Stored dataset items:
<<<<
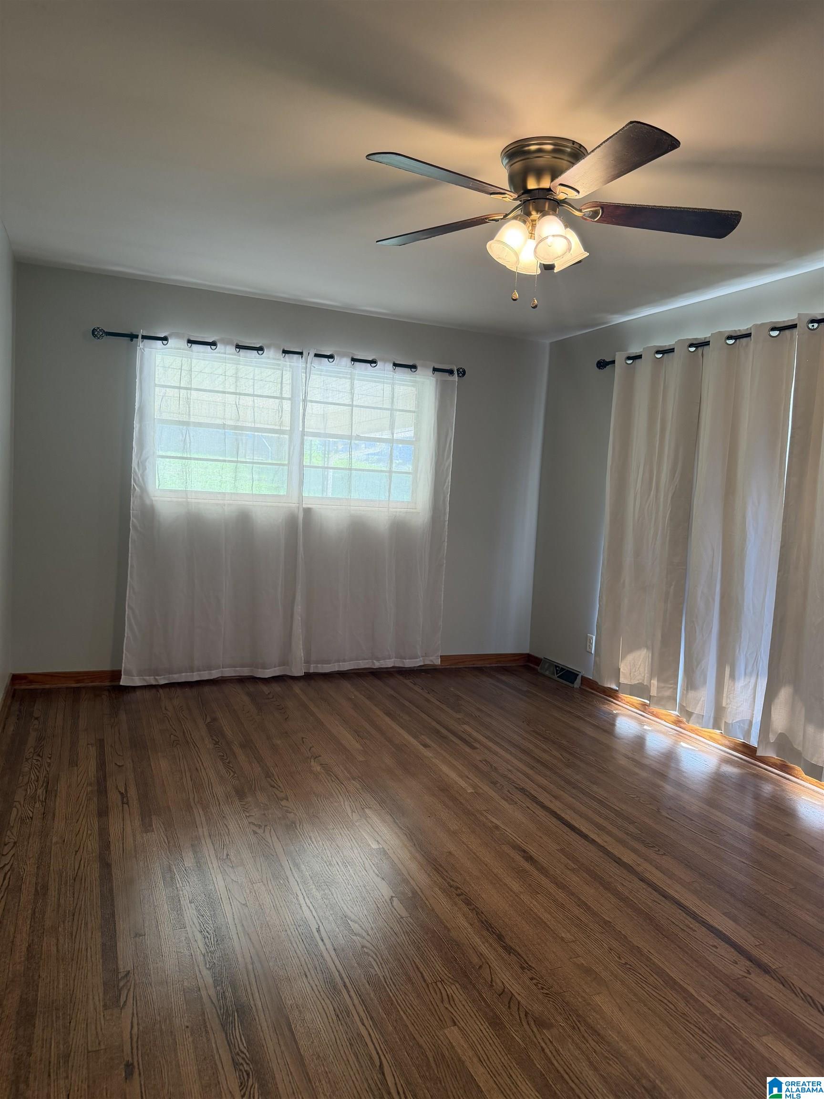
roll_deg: -2.1
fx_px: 762
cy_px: 550
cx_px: 412
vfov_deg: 71.6
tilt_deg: -3.6
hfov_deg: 56.8
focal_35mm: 24
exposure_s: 1/120
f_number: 1.78
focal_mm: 6.76
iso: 200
>>>>
- **Aim of the task**
Write out the data once more exactly, omitting the pictures.

- **Exercise result**
roll_deg: -2.1
fx_px: 762
cy_px: 550
cx_px: 412
vfov_deg: 71.6
tilt_deg: -3.6
hfov_deg: 56.8
focal_35mm: 24
exposure_s: 1/120
f_number: 1.78
focal_mm: 6.76
iso: 200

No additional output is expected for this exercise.